I agree and this is something I evangelize for a long time and even in my book: languages have very much stagnated, there's no "revolution" in decades. What we are doing today is just building on top of existing things, just copy-cat stuff. Where are the Computer Science Bachelors? But, easy. This is not supposed to start a flame-war and no, Java or C# are hardly "revolutionary". Maybe when we shift paradigms for, say, quantum computing, we will need completely different algorithms and ways of doing programming.
It's simple, and again, Alan Kay said it best. He basically said we're in the pop age of programming where programming itself is spreading faster than education, hence the complete lack of progress in 30 years.

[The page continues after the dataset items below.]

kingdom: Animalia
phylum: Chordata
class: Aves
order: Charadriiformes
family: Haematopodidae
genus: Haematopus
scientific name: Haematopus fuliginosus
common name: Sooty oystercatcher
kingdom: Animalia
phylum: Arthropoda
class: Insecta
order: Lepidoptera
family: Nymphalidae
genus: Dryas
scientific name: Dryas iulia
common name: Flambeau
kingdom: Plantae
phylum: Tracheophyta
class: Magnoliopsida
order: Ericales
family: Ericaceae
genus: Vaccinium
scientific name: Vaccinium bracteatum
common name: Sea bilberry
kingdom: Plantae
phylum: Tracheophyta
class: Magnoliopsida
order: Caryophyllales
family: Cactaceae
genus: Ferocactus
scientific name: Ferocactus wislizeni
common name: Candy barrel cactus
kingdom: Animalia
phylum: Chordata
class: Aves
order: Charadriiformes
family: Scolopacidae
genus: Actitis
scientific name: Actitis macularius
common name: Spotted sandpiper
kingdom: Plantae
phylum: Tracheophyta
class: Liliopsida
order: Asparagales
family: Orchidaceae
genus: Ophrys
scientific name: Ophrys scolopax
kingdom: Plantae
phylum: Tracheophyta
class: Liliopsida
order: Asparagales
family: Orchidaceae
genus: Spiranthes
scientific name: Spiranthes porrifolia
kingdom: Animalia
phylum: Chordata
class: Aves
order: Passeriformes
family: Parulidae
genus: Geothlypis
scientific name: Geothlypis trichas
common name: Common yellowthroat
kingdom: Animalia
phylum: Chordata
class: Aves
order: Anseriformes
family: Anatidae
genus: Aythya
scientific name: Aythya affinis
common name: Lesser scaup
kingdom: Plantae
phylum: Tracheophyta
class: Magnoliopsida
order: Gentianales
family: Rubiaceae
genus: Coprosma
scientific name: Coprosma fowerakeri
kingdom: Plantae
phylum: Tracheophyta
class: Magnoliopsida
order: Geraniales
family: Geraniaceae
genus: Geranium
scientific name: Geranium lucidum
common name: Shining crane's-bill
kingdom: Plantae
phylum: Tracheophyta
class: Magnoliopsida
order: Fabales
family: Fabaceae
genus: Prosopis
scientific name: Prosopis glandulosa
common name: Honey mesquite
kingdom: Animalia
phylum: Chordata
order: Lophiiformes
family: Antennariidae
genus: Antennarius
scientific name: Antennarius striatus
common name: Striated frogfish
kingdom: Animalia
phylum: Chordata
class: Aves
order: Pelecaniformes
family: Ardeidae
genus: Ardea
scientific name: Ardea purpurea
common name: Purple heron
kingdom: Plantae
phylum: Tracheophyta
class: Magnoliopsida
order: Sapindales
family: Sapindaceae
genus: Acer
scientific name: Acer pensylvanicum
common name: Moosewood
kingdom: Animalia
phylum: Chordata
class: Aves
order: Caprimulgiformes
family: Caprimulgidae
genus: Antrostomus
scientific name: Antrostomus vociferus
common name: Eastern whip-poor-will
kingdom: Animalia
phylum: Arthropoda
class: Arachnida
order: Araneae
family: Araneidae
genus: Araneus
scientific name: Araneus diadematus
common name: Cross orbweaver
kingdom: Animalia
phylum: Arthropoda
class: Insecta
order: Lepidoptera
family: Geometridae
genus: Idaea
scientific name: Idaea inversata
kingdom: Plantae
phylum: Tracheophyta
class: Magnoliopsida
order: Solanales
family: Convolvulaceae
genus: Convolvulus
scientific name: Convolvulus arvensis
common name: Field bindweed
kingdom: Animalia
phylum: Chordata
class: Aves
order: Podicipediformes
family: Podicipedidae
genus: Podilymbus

It's still happening today, bad/new programmers are being created at ever expanding rates far faster than bad/new programmers gaining enough experience and education to become good programmers. It's the tragedy of the commons.
Ramon,
Interesting thought... but of course if there are just as many good programmers today as there were 30 years ago, shouldn't there still be progress?
Unless somehow the fact that good programmers are now in the minority somehow hampers efforts to revolutionize software.
I think that starting with OOP you're able to build up your own domain language adhering to the rules of your favorite programming language.
Why didn't natural or written language evolve to something with which we can express our ideas better than we do now? Because there is abstraction. With abstraction you can build domain languages. Why do you need more?
Not enough programmers have studied "traditional" computer science. Many are self-learnt, and many courses today don't cover programming paradigms in much detail. Concepts from the declarative and functional programming paradigms, for example, are little used and known despite being extremely effective for certain kinds of tasks. Everyone should learn a functional programming language (e.g. ML or Miranda), LISP and/or Prolog in additional to "everyday" Java/C++! Even if you only code in Java or C++, programmers can greatly benefit from applying concepts from and paradigms to write more efficient code. Unfortunately, this can also mean that your code is so "smart" that others that have not been exposes to other progamming paradigms can have a hard time figuring our how it works.